История XX века учит, что любые отвлечённые от живого человека, от его души и сердца, теории терпят крах и тем она сильнее, чем дольше и насильственнее насаждаются эти теории.
В 1944 году русский философ Н.О.Лосский в своём труде “Достоевский и его христианское миропонимание” писал: “В наше время широко распространено социологическое истолкования и творчества великих писателей, и изображаемых ими лиц и жизненных положений. Особенно в марксистской литературе этот социологизм доведён до крайних пределов. Возьмём, например, книги Г.А.Покровского “Мученик богоискательства (Ф.Достоевский и религия)”, 1929. В книге этой мы читаем, что своеволие Раскольникова или Кириллова (“Бесы”) есть выражение мелкобуржуазной личности, борющейся за своё индивидуальное существование против непонятных общественных сил. Отсюда неизбежны неудачи в этой борьбе, невозможность найти выход из затруднения, жизнь иллюзиями, потребность в Боге. Вот если бы Раскольников был выразителем не мелкобуржуазности, а “мощных общественных сил” (т.е. рабочего движения), он мог бы с успехом преступить старый закон. Так рассуждал Г.А.Покровский; и действительно, ответим мы ему, Раскольниковы-большевики преступили старый закон “не убий”; они осуществили массовый террор с успехом в том смысле, что не поплатились за эти убийства тюрьмою и каторгою, но ад, который они создали, привёл их самих к внутреннему разложению, к изношенности и, наконец, теперь к взаимной ненависти и взаимоистреблению. Именно эти следствия преступления “старых”, т.е. вечных, нравственных законов, неизбежно наступающие при всяком социальном порядке, имеет в виду Достоевский в своих произведениях.

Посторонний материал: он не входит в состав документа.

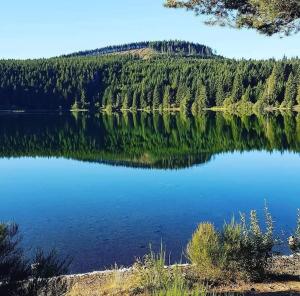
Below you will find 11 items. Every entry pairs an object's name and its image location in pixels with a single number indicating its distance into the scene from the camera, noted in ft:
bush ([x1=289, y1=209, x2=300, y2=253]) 49.56
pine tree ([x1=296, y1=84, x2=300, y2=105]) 470.35
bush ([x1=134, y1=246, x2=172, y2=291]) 37.65
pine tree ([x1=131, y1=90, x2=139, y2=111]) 643.04
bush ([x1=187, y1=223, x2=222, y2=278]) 46.16
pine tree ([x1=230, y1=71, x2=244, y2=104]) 528.63
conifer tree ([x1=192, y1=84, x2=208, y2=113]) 563.89
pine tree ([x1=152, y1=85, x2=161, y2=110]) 630.33
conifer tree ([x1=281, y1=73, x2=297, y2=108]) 472.44
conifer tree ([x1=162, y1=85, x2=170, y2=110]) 617.00
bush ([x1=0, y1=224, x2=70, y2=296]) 29.45
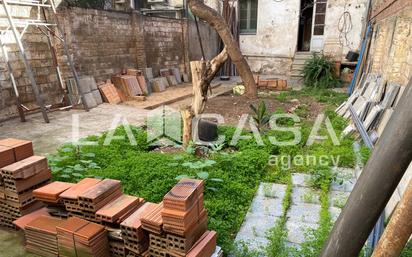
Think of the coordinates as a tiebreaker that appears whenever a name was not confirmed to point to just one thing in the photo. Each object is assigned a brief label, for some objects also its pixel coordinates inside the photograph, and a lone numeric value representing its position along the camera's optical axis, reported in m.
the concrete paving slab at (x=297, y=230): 2.98
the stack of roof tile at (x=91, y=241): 2.55
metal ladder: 6.33
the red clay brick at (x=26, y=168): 3.15
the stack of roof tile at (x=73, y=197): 2.80
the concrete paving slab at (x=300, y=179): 4.13
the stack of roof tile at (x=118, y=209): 2.66
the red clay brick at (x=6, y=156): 3.31
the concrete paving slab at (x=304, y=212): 3.33
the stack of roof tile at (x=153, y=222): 2.40
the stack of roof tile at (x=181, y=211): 2.30
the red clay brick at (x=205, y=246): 2.40
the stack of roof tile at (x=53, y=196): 2.98
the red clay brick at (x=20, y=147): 3.45
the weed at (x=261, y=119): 6.27
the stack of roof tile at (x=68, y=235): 2.64
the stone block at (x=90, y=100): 8.16
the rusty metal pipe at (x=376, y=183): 1.19
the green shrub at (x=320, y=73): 11.55
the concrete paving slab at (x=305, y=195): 3.69
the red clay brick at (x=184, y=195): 2.33
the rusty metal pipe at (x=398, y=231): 1.25
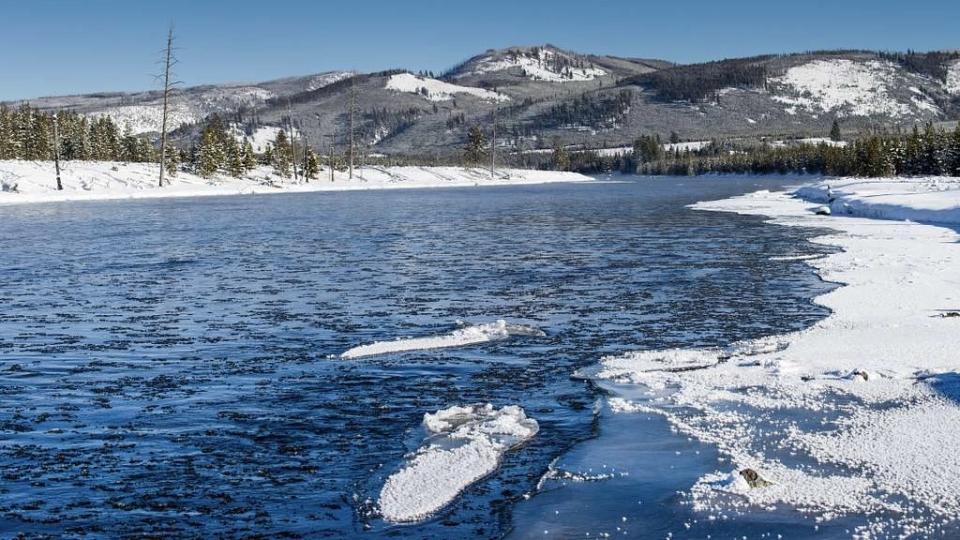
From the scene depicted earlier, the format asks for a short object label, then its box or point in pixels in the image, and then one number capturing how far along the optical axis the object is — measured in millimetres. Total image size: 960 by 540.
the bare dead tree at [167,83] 79375
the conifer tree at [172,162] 94919
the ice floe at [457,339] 14172
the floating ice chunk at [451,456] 7863
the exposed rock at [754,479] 8023
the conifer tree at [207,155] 101875
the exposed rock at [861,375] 11477
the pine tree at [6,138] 100375
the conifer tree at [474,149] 185375
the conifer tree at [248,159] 118500
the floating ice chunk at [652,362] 12414
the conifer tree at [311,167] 120812
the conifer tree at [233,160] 109238
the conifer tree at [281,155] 122938
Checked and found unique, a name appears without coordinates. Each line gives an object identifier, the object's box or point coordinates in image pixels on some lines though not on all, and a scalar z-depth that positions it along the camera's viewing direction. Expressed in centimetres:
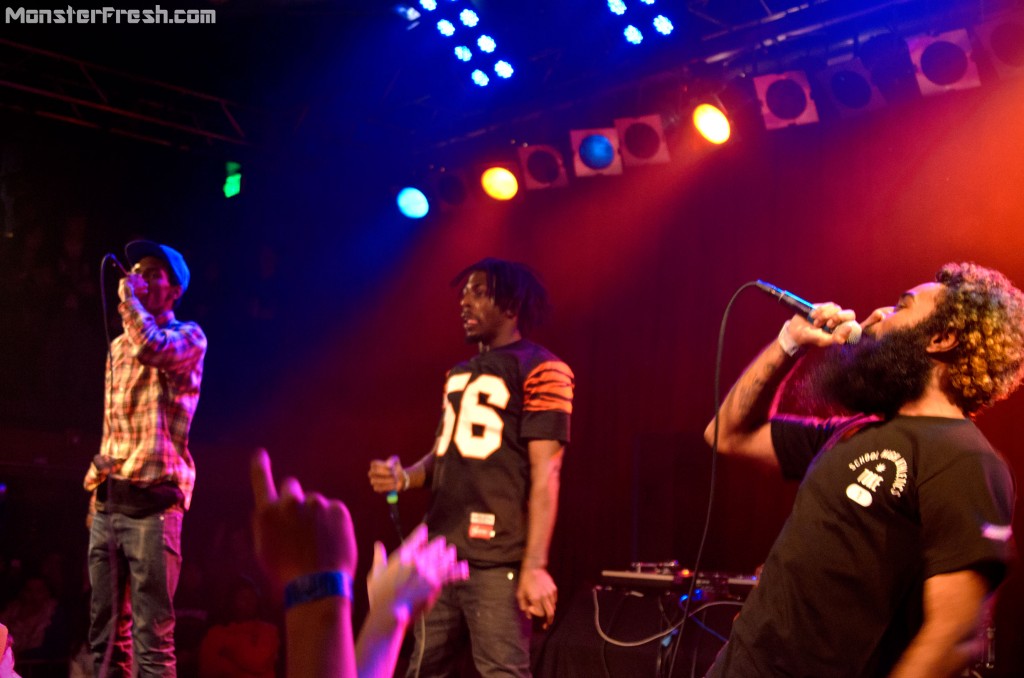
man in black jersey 338
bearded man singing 185
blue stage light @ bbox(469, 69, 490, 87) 681
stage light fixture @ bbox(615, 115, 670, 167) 656
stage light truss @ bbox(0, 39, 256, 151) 690
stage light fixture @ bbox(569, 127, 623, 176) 673
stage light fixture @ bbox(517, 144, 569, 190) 721
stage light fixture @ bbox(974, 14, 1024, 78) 510
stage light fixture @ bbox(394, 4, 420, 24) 719
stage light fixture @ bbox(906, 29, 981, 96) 529
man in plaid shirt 399
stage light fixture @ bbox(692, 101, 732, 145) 624
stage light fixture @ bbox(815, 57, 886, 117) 570
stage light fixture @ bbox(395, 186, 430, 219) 812
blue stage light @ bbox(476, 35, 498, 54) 655
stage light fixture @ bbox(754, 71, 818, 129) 589
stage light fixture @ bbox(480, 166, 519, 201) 752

В эпилоге романа Раскольников, дитя огромного мрачного города, попав в Сибирь, оказывается в новом, необычном для него мире — он вырван из фантастической больной жизни Петербурга, из той искусственной почвы, которая взрастила его страшную идею. Это иной, доселе чуждый Раскольникову мир, мир народной жизни, вечно обновляющейся природы.
Весной, когда так остро и как бы заново пробуждается в человеке жизнь, когда так непосредственно, по-детски неудержимо, возвращается каждый раз вечная радость бытия, — в ясный и тёплый весенний день, в краю, где “как бы самое время остановилось, точно не прошли ещё века Авраама и стад его,” — приходит к Раскольникову возрождение, вновь и уже окончательно охватывает его “необъятное ощущение полной и могучей жизни”. Теперь должен начаться его новый путь — новая жизнь. Раскольников расстаётся со своей идеей бунта и своеволия, он выходит на тот каменистый и трудный путь, которым не колеблясь — с мукой и радостью — идёт тихая Соня.

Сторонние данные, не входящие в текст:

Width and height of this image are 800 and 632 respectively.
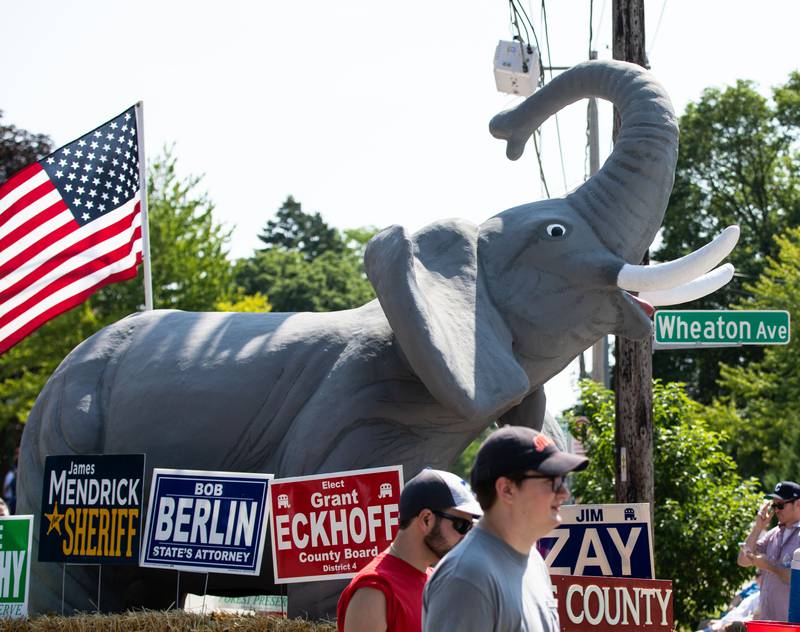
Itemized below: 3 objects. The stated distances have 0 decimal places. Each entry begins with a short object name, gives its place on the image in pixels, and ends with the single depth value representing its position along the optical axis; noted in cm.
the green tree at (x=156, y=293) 2858
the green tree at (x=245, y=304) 3292
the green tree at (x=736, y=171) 3988
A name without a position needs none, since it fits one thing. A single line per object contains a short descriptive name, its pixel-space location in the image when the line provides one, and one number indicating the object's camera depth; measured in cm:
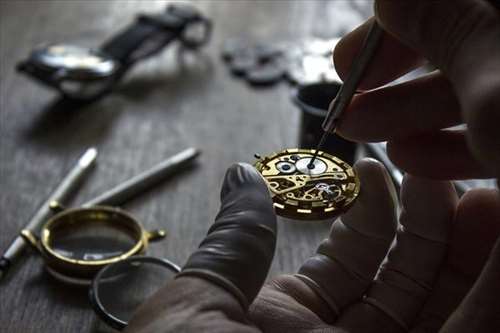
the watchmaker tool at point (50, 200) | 27
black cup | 31
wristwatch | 36
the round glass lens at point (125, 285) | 25
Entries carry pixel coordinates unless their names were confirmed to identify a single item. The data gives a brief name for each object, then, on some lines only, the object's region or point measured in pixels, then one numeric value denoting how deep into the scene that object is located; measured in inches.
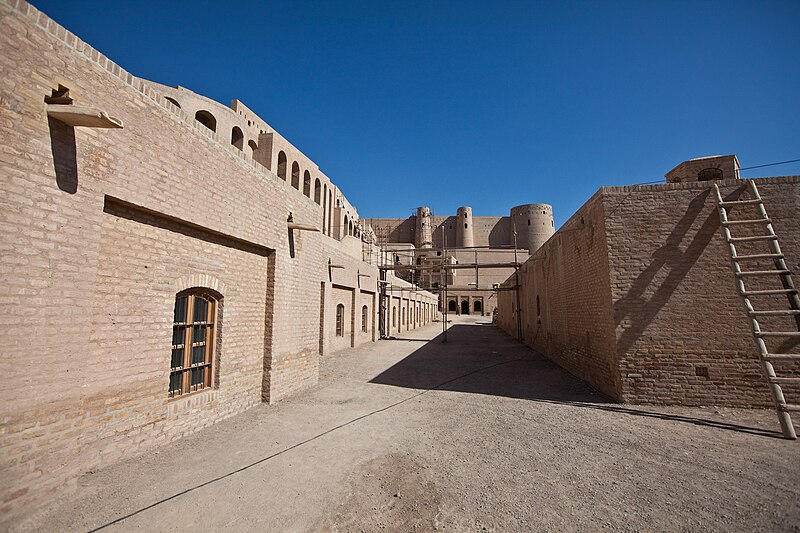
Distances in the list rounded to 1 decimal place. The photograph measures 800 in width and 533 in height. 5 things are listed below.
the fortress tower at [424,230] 2209.6
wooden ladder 204.2
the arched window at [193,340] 207.2
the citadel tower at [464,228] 2225.6
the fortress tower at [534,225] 2082.9
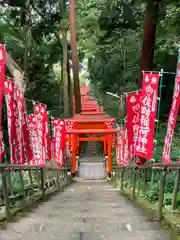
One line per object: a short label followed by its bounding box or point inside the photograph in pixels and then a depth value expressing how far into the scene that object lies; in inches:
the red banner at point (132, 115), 421.1
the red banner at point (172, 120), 232.4
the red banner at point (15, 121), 301.4
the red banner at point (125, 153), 547.2
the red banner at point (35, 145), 429.6
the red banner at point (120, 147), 612.5
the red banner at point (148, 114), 338.8
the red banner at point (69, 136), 788.0
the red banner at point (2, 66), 237.1
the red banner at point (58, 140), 618.2
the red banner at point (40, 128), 442.0
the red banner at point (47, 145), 495.9
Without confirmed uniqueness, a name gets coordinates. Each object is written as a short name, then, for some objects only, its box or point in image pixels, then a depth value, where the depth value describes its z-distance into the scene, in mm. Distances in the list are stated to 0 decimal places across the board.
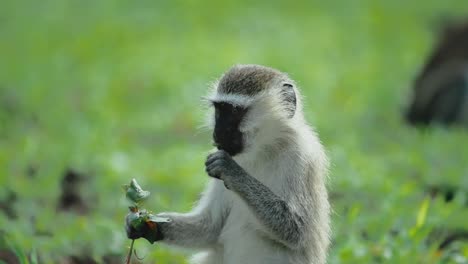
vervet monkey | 9641
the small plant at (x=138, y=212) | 9391
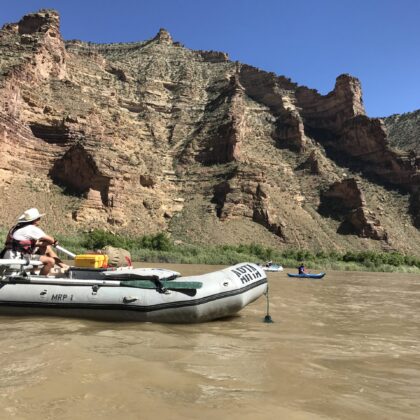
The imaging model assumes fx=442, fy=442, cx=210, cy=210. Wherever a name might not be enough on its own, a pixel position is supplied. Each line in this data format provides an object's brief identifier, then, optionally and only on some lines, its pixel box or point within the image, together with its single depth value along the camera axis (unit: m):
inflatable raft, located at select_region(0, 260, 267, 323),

Но неужели Раскольников — мыслящий, действующий, борющийся Раскольников — откажется от сознания и суда? Достоевский знает, что новую жизнь Раскольникову “надо ещё дорого купить, заплатить за неё великим, будущим подвигом”. И, конечно, свой великий, будущий подвиг Раскольников мог совершить только как Раскольников, со всей мощью и остротой своего сознания, но и с новой высшей справедливостью своего суда, на путях “ненасытимого сострадания”. Это будет подвиг человеколюбия, а не ненависти к людям, подвиг единения, а не обособления.

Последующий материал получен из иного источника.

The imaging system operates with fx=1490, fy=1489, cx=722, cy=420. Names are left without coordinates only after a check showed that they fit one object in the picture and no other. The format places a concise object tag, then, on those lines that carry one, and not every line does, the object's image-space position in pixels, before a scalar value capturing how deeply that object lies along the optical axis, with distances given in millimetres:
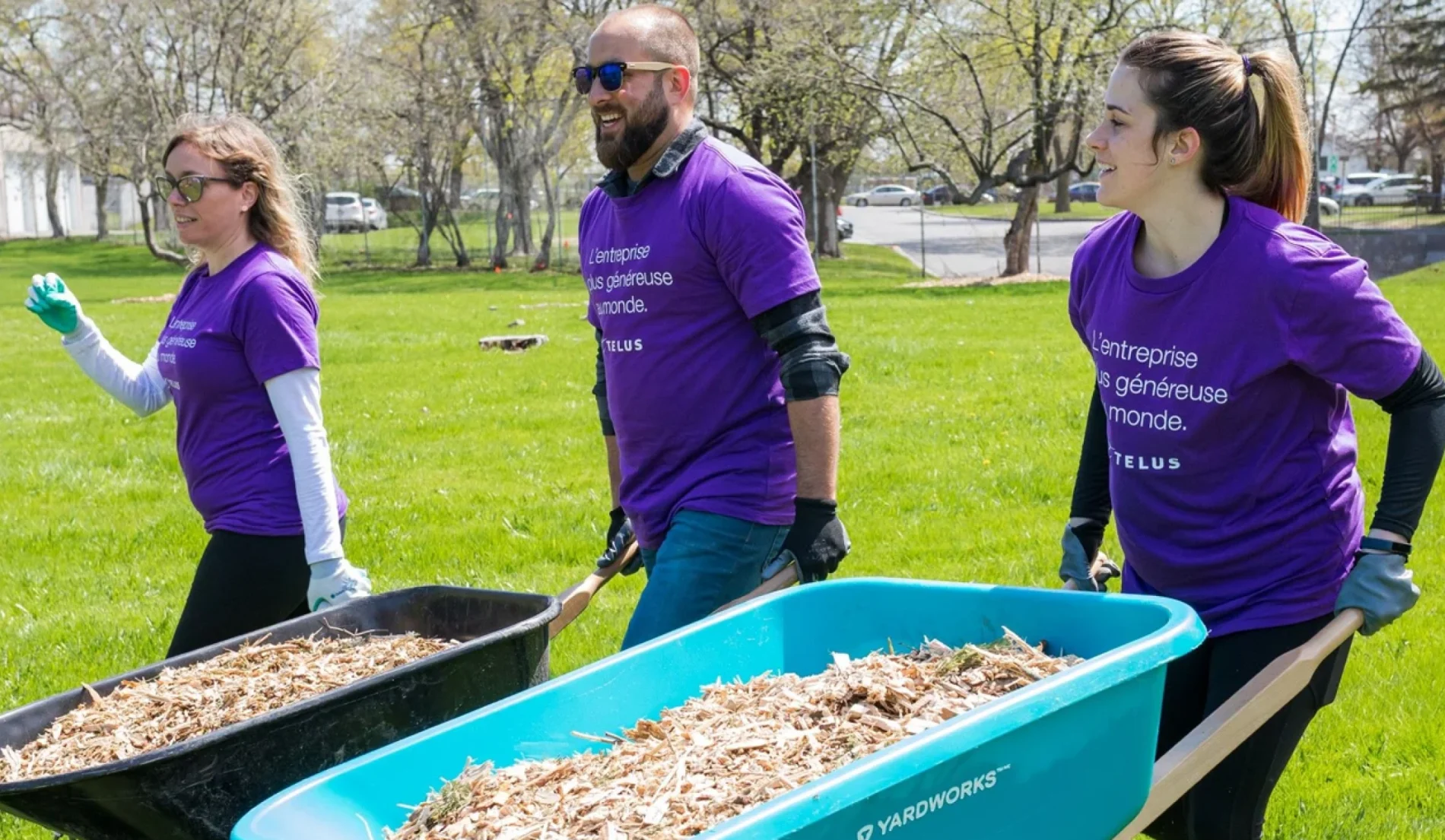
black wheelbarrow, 2811
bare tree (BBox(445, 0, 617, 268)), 32156
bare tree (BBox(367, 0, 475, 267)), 35750
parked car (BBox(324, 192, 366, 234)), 51156
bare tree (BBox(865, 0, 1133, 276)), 25109
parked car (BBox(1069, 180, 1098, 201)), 64188
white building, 64812
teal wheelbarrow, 2223
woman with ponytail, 2947
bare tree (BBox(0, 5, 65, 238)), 35781
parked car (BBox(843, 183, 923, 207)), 68438
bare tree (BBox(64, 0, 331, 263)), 30266
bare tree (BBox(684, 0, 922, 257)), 28094
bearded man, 3615
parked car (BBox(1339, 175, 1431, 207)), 50188
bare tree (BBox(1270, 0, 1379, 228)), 25041
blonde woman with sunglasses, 4008
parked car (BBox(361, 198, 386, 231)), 52812
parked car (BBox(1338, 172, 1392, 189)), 57688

Но это уже другая история, история возрождения и творчества, это долгий, мучительный путь “от себя к себе”, путь, который обязан пройти каждый человек для того, чтобы иметь право называться человеком.
“Всё в тяби,” — утверждали старообрядцы-раскольники, и герой Достоевского становится на сложный путь познания самого себя, ибо “познай самого себя, и ты познаешь мир”. Но это уже не бунт.